Plan commission members Thursday recommended approval of ATA’s business planned development. The recommendation goes to the city council, where final approval is expected.

ATA was hoping all along to build on the 26.6-acre site one mile south of the airport, attorney Rolando Acosta tells GlobeSt.com, but was aced out by intervening contract. That forced ATA to look elsewhere, and the search led to a business park about a half-mile north of the market’s secondary airport. However, a deal never was done.

“That was a site that was more difficult to develop because of existing uses,” Acosta explains.

Fortunately, ATA was able to land at its original destination, a motor freight terminal. The airline will buy the land from Portland, OR-based CF Properties, but the property will then be deeded to the city’s department of aviation, which will then lease 23.1 acres back to ATA, explains Jack Swenson of the department of planning and development. The remaining 3.5 acres will be retained by the aviation department for parking, he adds.
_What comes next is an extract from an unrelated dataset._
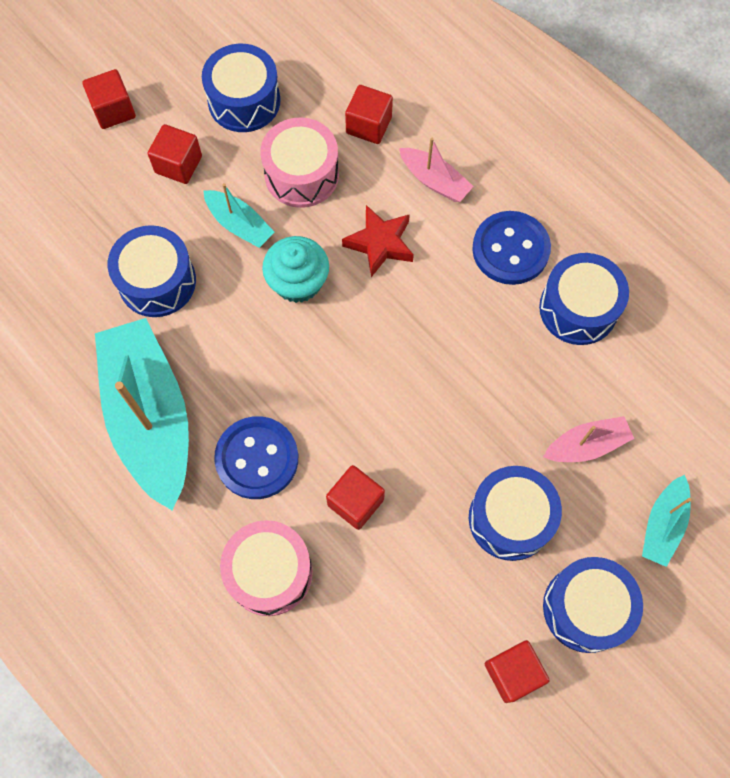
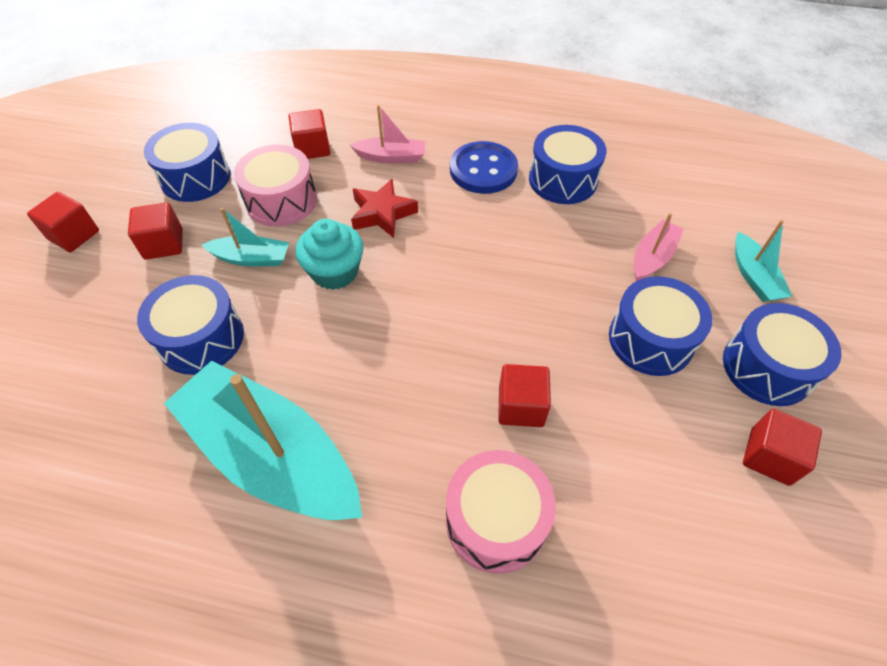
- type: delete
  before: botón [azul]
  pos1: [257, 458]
Acosta says the airline prefers a lease because it makes the deal cost-effective, adding the airline’s investments are focused on jets and equipment. The city is paying for the land purchase through a bond issue, he adds, a subsidy worth $15 million.

In addition to building a four-story and two-and-a-half-story campus on 17.4 acres that it is leasing, ATA also will have the right to sublease 5.5 acres to a hotel and retail developer, Swenson says. ATA also may build another office building on its leased land at a later date, he adds.

“This is a major economic development for the Southwest Side of the city,” Swenson says. The airline, which employs 2,500 now, plans to double its work force in the next five years, he adds, including 110 employees at the training center. The airline’s growth has fueled expansion at Midway.

Drivers on heavily-traveled Cicero Avenue, which include shoppers at big-box retailers across the street from the ATA site, will be able to watch the student pilots in action, Swenson says. Designs call for the flight simulators and training facilities to be visible through clear glass, especially at night. Also, “One of the most distinguishing features is the centrally located arched roofs,” Swenson says.